Others argue that the best way of saving elephant and other wildlife is through commercial sport hunting. It’s hard to disagree with the numbers, given that wildlife populations have thrived mainly in those parts of southern Africa where big-game hunting is also a lucrative industry. But it disturbs many that the future survival of megafauna should depend on them being shot by rich dentists and oilmen from Texas, together with their wives. And it appears unlikely that much of the money from commercial sport hunting would ever reach the impoverished populations it could benefit, who instead have the crops on which they subsist flattened, or their children squashed dead on the way to school.


Whenever I look at Facebook there’s a white cat lover saying these Texan hunters should be ‘hunted down’ themselves. This is the type of person who says humans are a ‘disease’. Fewer people = less global warming = more elephants.

The problem is that if Prince William succeeds in stopping the illegal trade in ivory completely, elephant populations will explode and, since their habitat is dwindling fast as Africa’s people multiply, they will come ever more into conflict with humans. Just down the road from us recently, crowds of poor people protested against the destruction of their maize crops by attacking a herd of elephants until they were driven off with a helicopter. The only way to put money into the pockets of those poor farmers is for Western tourists to fly in to take photos, while burning lots of fossil fuels — except they tend to stay away when they get scared of terrorists.

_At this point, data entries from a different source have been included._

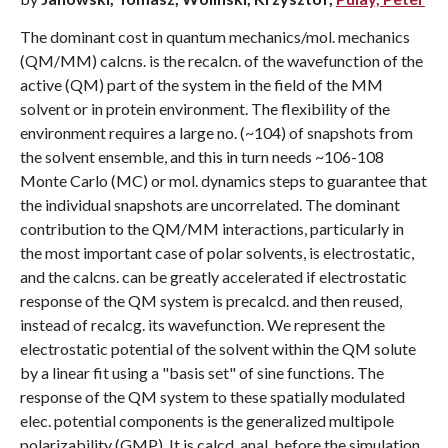
The dominant cost in quantum mechanics/mol. mechanics
(QM/MM) calcns. is the recalcn. of the wavefunction of the
active (QM) part of the system in the field of the MM
solvent or in protein environment. The flexibility of the
environment requires a large no. (~104) of snapshots from
the solvent ensemble, and this in turn needs ~106-108
Monte Carlo (MC) or mol. dynamics steps to guarantee that
the individual snapshots are uncorrelated. The dominant
contribution to the QM/MM interactions, particularly in
the most important case of polar solvents, is electrostatic,
and the calcns. can be greatly accelerated if electrostatic
response of the QM system is precalcd. and then reused,
instead of recalcg. its wavefunction. We represent the
electrostatic potential of the solvent within the QM solute
by a linear fit using a "basis set" of sine functions. The
response of the QM system to these spatially modulated
elec. potential components is the generalized multipole
polarizability (GMP). It is calcd. anal. before the simulation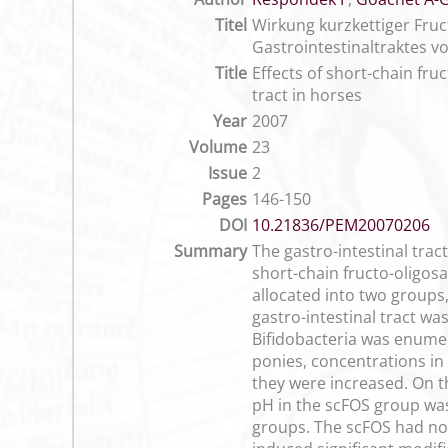
Titel
Wirkung kurzkettiger Fru
Gastrointestinaltraktes v
Title
Effects of short-chain fru
tract in horses
Year
2007
Volume
23
Issue
2
Pages
146-150
DOI
10.21836/PEM20070206
Summary
The gastro-intestinal tract
short-chain fructo-oligos
allocated into two groups
gastro-intestinal tract wa
Bifidobacteria was enumer
ponies, concentrations in 
they were increased. On th
pH in the scFOS group was 
groups. The scFOS had no 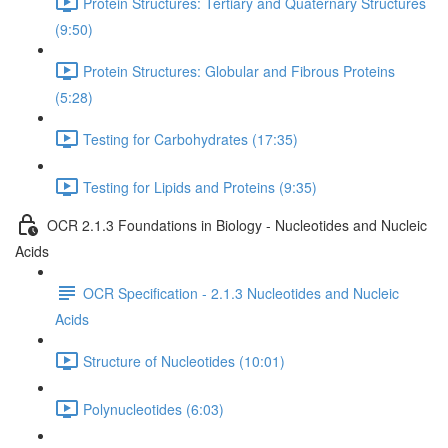
Protein Structures: Tertiary and Quaternary Structures
(9:50)
Protein Structures: Globular and Fibrous Proteins
(5:28)
Testing for Carbohydrates (17:35)
Testing for Lipids and Proteins (9:35)
OCR 2.1.3 Foundations in Biology - Nucleotides and Nucleic
Acids
OCR Specification - 2.1.3 Nucleotides and Nucleic
Acids
Structure of Nucleotides (10:01)
Polynucleotides (6:03)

I imagine anybody who has a view on what to do about elephants, that white cat lover even, would like to rescue Africans fleeing poverty from drowning in the sea. They might be concerned about fresh famine in Ethiopia and world peace in general.

So I have a proposal. I don’t want to offend anybody, but the aim here is to save the species while making humans happy.

Why don’t we eat the elephants? Most of the meat from these poached animals is discarded. Aside from providing teams of Western television journalists with B-roll, the carcasses become elephant graveyards across Africa, decomposing uselessly.

An adult bush elephant weighs around six tonnes. Based on the poaching statistics, if all these elephant were put through abattoirs rather than going to waste — and killed out at about 50 per cent live weight — this might produce roughly 90,000 tonnes of protein. About three kilos of maize stolen by a pachyderm from a poor person’s farm converts into a third of that in meat. Better than pigs.

A really big T-bone steak is around 500 grams. I bet most of you couldn’t even eat a T-bone that size. I can, but most can’t. Not everybody would get a T-bone elephant steak. Some of us would. The rest would get a nice bit of heart, liver, kidneys. Imagine the size of ’em. Elephant tongue is good, I hear. Trunk is OK if you slice it well. The best bit, according to the early explorers, is elephant foot roasted overnight on hot coals. You can feed 50 campers with an elephant’s foot.

If you fed refugees 500 grams of elephant a day, you could feed around half a million people year round with the elephant currently going to waste. Suddenly, people would have an incentive to stop poaching elephant. They’d start ranching elephant — and the larger numbers would be welcome, not a nuisance.

In UK supermarkets, you could have elephant meat ethically grown by Third World communities. Or an organic line supported by Prince Charles.

I should have a chat with President Robert Mugabe. He ate an elephant at his birthday party last year. I take another sip of my Tusker.